Customers don’t really care about product features or usability if a product fails to solve their problem. It’s not about the features you want your product to have, it’s about the problems that customers need to solve.


Determine the problem and then add the solution.


PRICE – FROM PRICE TO VALUE

A brand is defined as ‘what your customers say you are’ and is now based on multiple touch-points and not just by products. ‘Good enough’ is now no longer good enough, because consumers have more infinitely more transparent choice than ever before and will simply go elsewhere.  Only truly exceptional brands (as defined by consumers) can charge a price premium.


Companies need to deliver value, irrespective of the price.


PROMOTION – FROM PUSH TO PULL

Traditionally, promotion consisted of brand-created-broadcast messages (or push-marketing), with everyone claiming their products were the best. Today, a brand is what consumers determine it to be, and the most successful brands have their own consumers promote their brands for them - by first delivering great experiences, then encouraging and enabling consumers to talk about them.


Generating content, interest, awareness, need and eventually conversions (pull-marketing).


PLACE – IT’S NOW ANY PLACE

The information consumers need before buying must now be available everywhere, be accessible at all times and be consistent in message.

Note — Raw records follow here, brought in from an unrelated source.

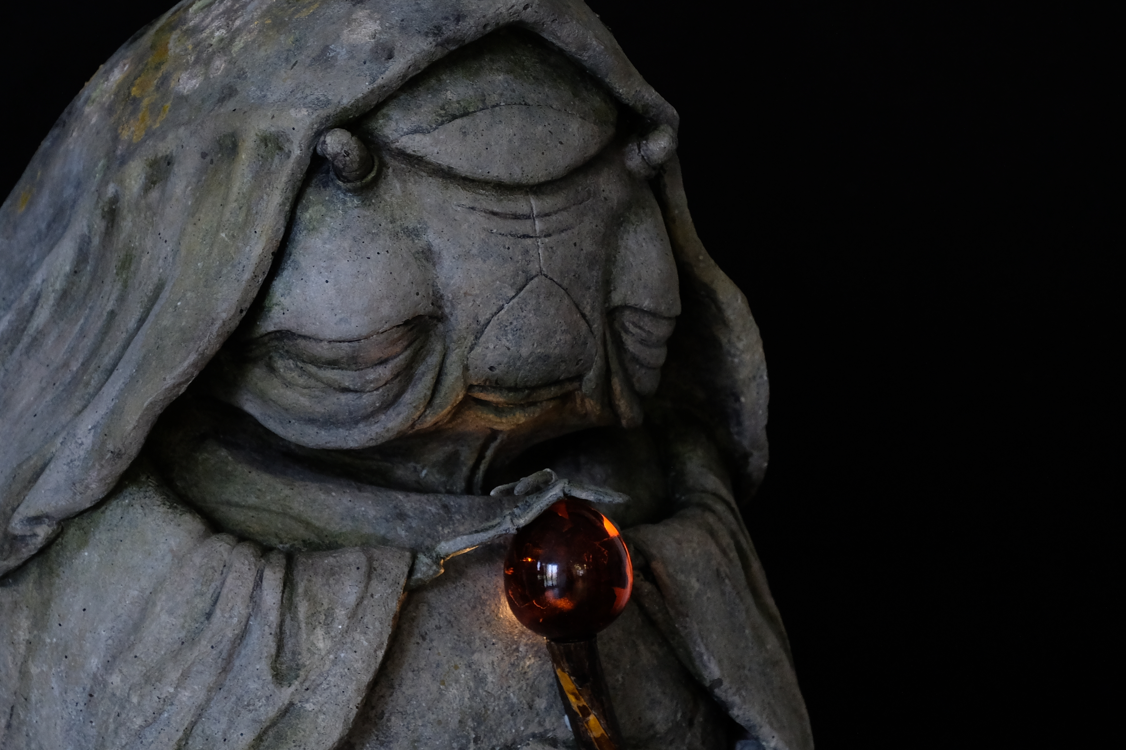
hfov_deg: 12.9
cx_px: 617
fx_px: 4973
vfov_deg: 8.6
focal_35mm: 159
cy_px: 455
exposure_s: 1/60
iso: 1250
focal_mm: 64.3
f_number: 5
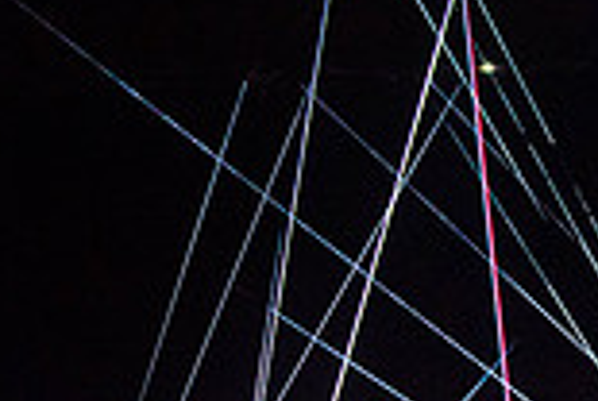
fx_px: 4427
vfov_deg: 5.1
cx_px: 459
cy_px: 657
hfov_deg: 7.7
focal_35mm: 266
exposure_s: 1/250
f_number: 5.6
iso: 8000
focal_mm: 70
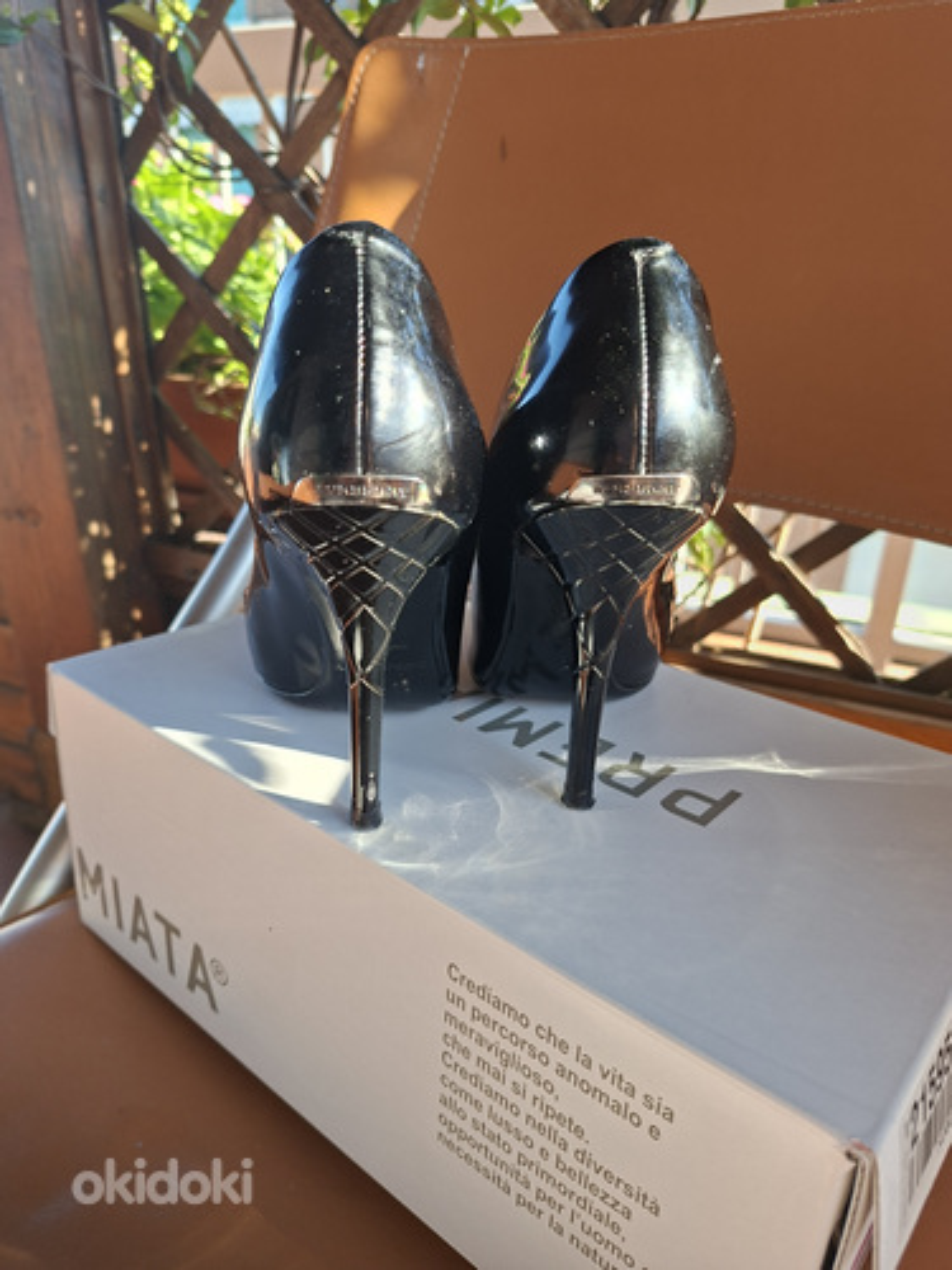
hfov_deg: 58.9
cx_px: 476
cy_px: 635
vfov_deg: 73.9
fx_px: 843
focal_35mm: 23
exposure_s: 1/189
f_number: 1.8
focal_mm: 5.54
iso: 50
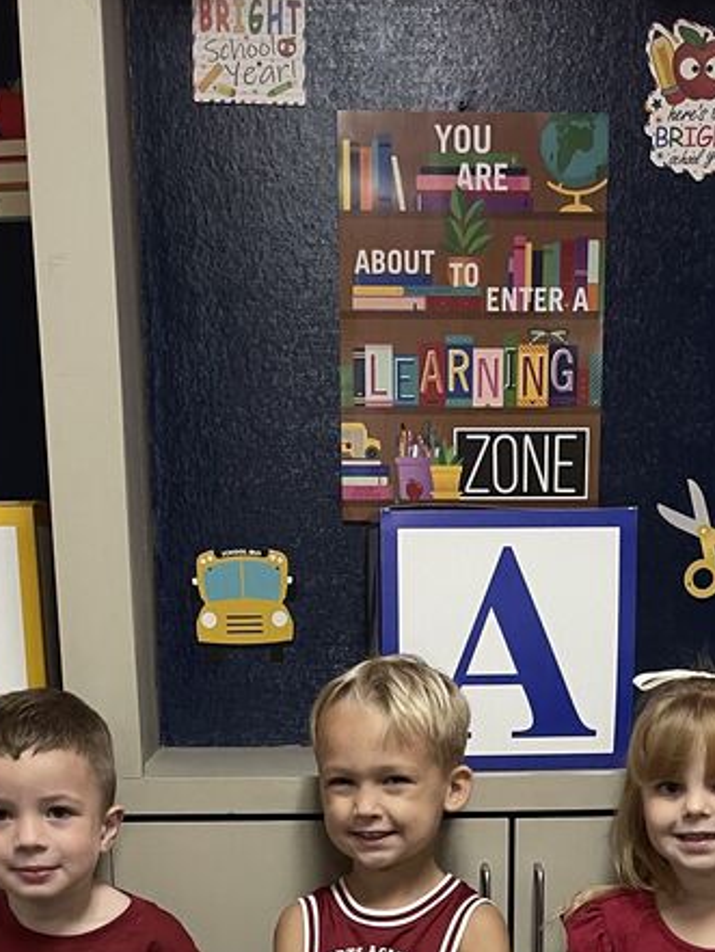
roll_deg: +1.0
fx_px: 1597
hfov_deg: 25.2
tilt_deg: -17.2
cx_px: 417
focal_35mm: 58
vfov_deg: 29.9
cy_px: 1045
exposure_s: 1/60
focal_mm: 5.1
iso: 320
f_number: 1.6
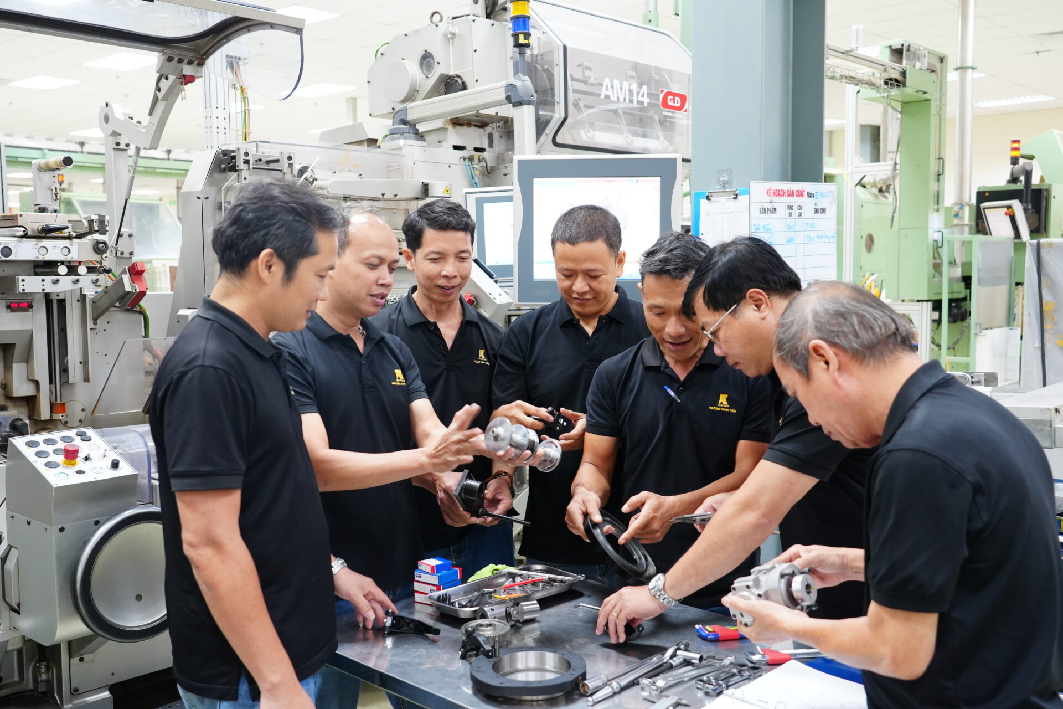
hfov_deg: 55.8
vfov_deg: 38.9
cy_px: 354
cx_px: 532
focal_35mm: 34
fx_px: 1004
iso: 2000
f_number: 5
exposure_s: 1/50
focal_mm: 34
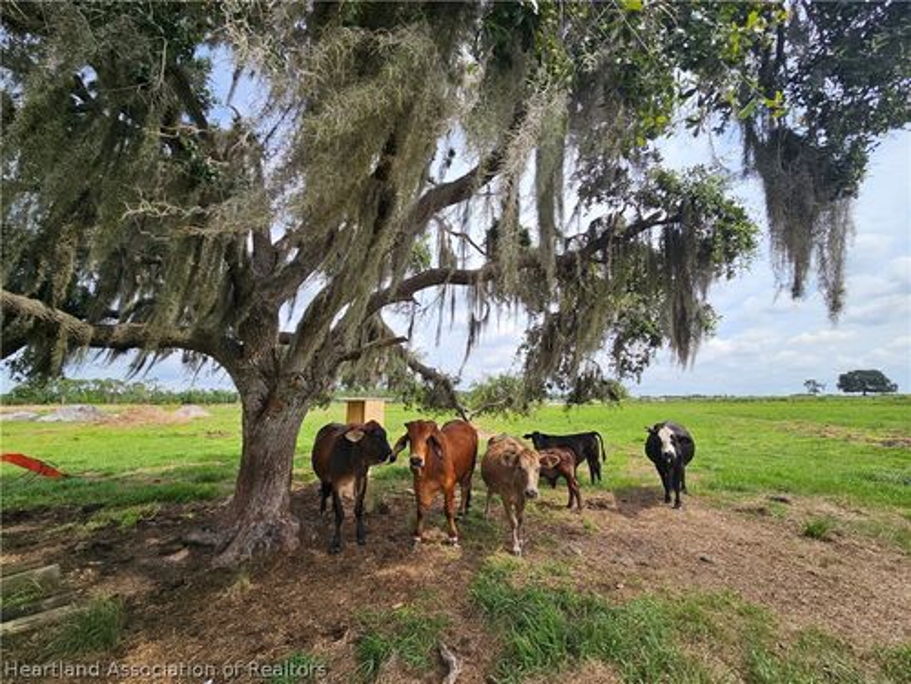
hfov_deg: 106.2
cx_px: 456
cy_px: 342
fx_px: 342
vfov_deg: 89.9
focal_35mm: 13
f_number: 2.2
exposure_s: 1/1493
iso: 50
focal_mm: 2.2
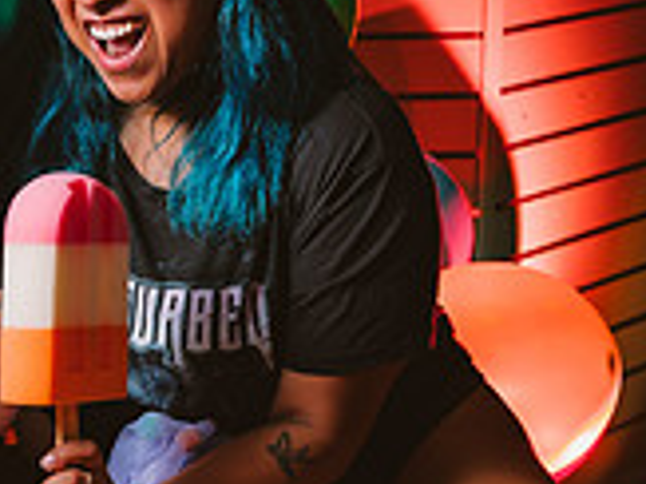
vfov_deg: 11.9
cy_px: 365
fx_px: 2312
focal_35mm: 124
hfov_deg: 15.1
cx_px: -216
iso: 100
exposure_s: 1/125
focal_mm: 43.3
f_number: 4.5
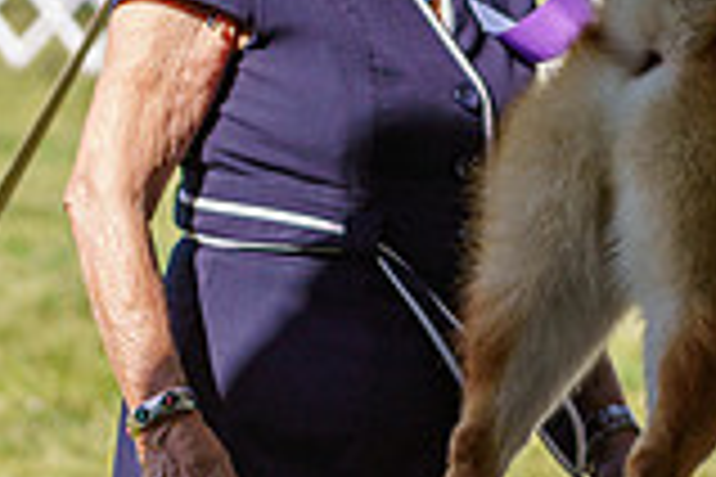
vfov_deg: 3.4
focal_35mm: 400
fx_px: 7955
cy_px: -214
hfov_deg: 5.1
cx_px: 824
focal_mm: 110
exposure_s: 1/1250
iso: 320
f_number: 4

It’s not about place any longer. Now, it’s about access.


PEOPLE

Firstly, there are people who spread the word about the business; people who love your brand and will introduce new customers because they had a good experience. Building strong and engaging relationships with customers is key to successful brand communication. .

And secondly, there are also employees. Engaged and happy employees help make happy customers. There are now many studies that show there is a direct correlation between a healthy, productive culture and a company’s bottom line.


So don’t forget about the people, people.